This Aint Montessori: (Mis-)Appropriating Pre-K Education at DML 2012
March 12, 2012
The title for this post is borrowed from Antero Garcia, doctoral candidate in Urban Schooling at UCLA and chair of the Innovations for Public Education conference track at DML 2102. At DML, Antero presented a stellar talk entitled, “This Ain’t Montessori: Mobile Participation in South Central High School” in a panel on issues around inclusion in online and offline learning environments.
I was instantly intrigued by the “ain’t Montessori” line, and learned that it was a reaction to the opening keynote speech by the sage John Seely Brown, whom both Antero and I respect immensely. (JSB is the former Chief Scientist at Xerox PARC and, full disclosure, current Chairman of the Advisory Board of the lab I’m affiliated with – the Cooney Center-partnered USC Annenberg Innovation Lab.)
Having been stuck in the airport Thursday morning, I unfortunately missed JSB’s keynote. But luckily for all of us, it’s available here. To summarize, JSB discusses how the philosophies of Maria Montessori and modern Montessori education (note: not necessarily the same thing) might be scaled to challenge the current dominant social practices and institutional structures around learning, digital media, and technology in grade level or high school level education.
Antero’s “ain’t Montessori” line was meant to problematize JSB’s (as-presented) rather romantic notions around Montessori education, and point to how a “Silicon Valley”-inspired model of Montessori education is not necessarily globally or culturally appropriate. Taking Antero’s lead, I’d like to use this space to problematize not just JSB’s presentation of the role of Montessori in universally “cultivating the entrepreneurial learner,” but also to specifically call attention to the absence of early childhood educators and scholars in the DML space, and why it should matter to all of us.
JSB argued that through the lens of Montessori’s philosophy, today’s digital technologies hold unparalleled possibilities as “curiosity amplifiers.” Montessori teaching values tacit learning, or the development of key practices, habits, and “know-how” that can only be learned through personal experimentation.
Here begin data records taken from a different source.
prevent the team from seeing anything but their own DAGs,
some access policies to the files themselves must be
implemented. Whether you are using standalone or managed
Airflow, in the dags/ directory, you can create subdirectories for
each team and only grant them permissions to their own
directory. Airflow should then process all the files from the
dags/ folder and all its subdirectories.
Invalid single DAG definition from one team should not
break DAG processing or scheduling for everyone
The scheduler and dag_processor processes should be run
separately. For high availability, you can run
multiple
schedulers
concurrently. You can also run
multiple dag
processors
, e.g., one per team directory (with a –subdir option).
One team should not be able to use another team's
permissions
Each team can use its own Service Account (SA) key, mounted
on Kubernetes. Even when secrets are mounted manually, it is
However true, Montessori is NOT the only model of early childhood education that values embodied play and learning. While the guys at Google might have grown up and thrived going to schools inspired by the pre-WWII teachings of Maria Montessori, how about inviting to the metaphorical sandbox another Italian pioneer of early childhood education, Loris Malaguzzi of the post-WWII Reggio Emilia movement? I’ve argued in a recent article in the Journal of Early Childhood Literacy that there’s much the DML community can learn from Reggio Emilia-inspired practices, too.f It is unfair to reduce early childhood education solely to Montessori when other models might in some ways be a better philosophical fit for framing certain discussions in the DML space.
Let’s avoid stagnation purely based on sagacity. While I applaud JSB for taking early childhood education seriously, I don’t want his thesis to go unquestioned the DML audience, who may or may not have a deep understanding of theories and research in early childhood education. I don’t buy that Montessori-inspired pedagogy alone is the magic answer for fostering new processes and connections around education reform. I do believe that bringing a plurality of voices, representing a wide range of early childhood education philosophies and professionals gets us somewhere closer. I take issue with reductively and symbolically talking about preschool when it becomes talking for the diverse players in the preschool world who can speak for themselves (about Montessori and much more) if given the stage.
The Cooney Center is at the forefront of mobilizing scholarship, policy, and practice in the area of digital media and learning. As part of the Center’s Bridging Learning initiative at the USC Annenberg Innovation Lab, we are exploring the ways that early childhood and elementary school-age children learn across their media ecosystem. Key to that initiative is recognizing that the opportunities to participate in this cultural convergence start before children begin kindergarten. Appropriating Pre-K philosophies for K-16 education reform might isolate Pre-K teachers, students, and parents from the kinds of rich and interesting conversations had annually at DML.
Now, who wants in on my DML 2013 panel submission on the “ABCs of DML”?